The debt is not our debt,
the people did not borrow abroad,
where then is the money,
the PRI ripped it off!
Chanted in demonstrations against the "Economic Solidarity Pact," Mexico1 .
Mexico has long been the scene of imperialist conquest: the Spanish over the Native Americans, the United States seizing half of Mexico in the mid-nineteenth century and repeatedly invading that country, most recently in 1916. Mexico has also suffered economic domination by US-based capital as well as European capital.
Conquest and domination has most assuredly not meant passivity by the Mexican working people. Most important of their many struggles was the Mexican revolution that began in 1910 and continued in waves through the 1930's, through which the workers won democratic rights, trade union rights, land redistribution, access to education and health care and more2 . But as a joke in Mexico City puts it, referring to the streets one can drive to reach the downtown of the world's largest city, you take Revolution to the end, turn right and you are on Reforma. Thus, as after all revolutions we know of, the struggle must, and does, continue. Despite the fruits of the revolution, the distribution of wealth and power remains extremely unequal, and has become worse in the crisis of the 1980s.

■ ■ ■ ■

Assignment a.
Count the lines in the records that contain the string "Producto", and reply with the number alone.

■ ■ ■ ■

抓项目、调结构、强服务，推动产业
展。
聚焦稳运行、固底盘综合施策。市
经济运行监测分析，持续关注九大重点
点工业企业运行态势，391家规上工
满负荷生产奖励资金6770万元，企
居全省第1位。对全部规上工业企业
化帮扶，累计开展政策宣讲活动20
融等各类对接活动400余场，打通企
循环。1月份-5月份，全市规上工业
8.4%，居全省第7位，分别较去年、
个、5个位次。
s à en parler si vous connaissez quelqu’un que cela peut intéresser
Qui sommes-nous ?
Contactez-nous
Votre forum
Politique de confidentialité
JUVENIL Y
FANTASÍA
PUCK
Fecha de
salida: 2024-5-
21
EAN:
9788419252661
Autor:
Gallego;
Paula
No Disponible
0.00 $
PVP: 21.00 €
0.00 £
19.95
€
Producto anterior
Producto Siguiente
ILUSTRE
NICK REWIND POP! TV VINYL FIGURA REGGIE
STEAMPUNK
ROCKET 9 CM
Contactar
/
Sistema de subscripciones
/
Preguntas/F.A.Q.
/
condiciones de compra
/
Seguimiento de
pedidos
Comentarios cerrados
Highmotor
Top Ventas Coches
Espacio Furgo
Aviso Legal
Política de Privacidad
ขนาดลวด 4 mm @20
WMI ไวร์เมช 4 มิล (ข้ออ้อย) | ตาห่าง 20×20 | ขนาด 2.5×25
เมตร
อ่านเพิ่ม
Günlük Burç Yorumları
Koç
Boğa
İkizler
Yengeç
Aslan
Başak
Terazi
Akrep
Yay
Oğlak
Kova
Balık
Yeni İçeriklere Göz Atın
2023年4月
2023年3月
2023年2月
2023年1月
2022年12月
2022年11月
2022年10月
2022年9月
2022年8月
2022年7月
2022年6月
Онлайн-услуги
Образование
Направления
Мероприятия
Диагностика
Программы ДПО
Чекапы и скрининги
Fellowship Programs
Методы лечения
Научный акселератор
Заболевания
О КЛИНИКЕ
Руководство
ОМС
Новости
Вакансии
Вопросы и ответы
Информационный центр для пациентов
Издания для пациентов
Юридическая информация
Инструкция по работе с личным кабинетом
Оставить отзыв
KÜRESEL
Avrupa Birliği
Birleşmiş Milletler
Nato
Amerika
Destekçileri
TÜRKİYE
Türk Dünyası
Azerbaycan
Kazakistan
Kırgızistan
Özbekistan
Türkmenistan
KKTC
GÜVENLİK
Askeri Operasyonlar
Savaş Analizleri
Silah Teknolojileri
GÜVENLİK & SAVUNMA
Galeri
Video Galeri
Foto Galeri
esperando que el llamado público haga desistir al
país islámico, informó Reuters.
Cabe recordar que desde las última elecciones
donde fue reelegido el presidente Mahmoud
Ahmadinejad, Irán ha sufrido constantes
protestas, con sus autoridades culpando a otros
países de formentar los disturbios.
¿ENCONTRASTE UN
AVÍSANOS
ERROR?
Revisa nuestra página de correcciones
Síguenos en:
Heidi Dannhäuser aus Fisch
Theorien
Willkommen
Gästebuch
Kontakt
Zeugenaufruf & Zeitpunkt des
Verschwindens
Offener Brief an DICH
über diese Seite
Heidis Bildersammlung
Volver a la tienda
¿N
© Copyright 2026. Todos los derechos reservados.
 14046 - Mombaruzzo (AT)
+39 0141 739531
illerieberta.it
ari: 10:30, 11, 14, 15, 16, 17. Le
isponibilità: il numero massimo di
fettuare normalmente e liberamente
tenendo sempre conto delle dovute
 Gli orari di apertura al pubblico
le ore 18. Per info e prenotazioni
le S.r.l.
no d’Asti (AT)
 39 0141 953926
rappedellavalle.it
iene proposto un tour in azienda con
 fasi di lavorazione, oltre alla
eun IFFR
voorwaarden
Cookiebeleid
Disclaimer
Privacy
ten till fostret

■ ■ ■ ■

Assignment b.
Reproduce the portion of the text on Mexico starting with "Chanted in demonstrations" and going on through "as European capital.".

Reply a.
2

Reply b.
Chanted in demonstrations against the "Economic Solidarity Pact," Mexico1 .
Mexico has long been the scene of imperialist conquest: the Spanish over the Native Americans, the United States seizing half of Mexico in the mid-nineteenth century and repeatedly invading that country, most recently in 1916. Mexico has also suffered economic domination by US-based capital as well as European capital.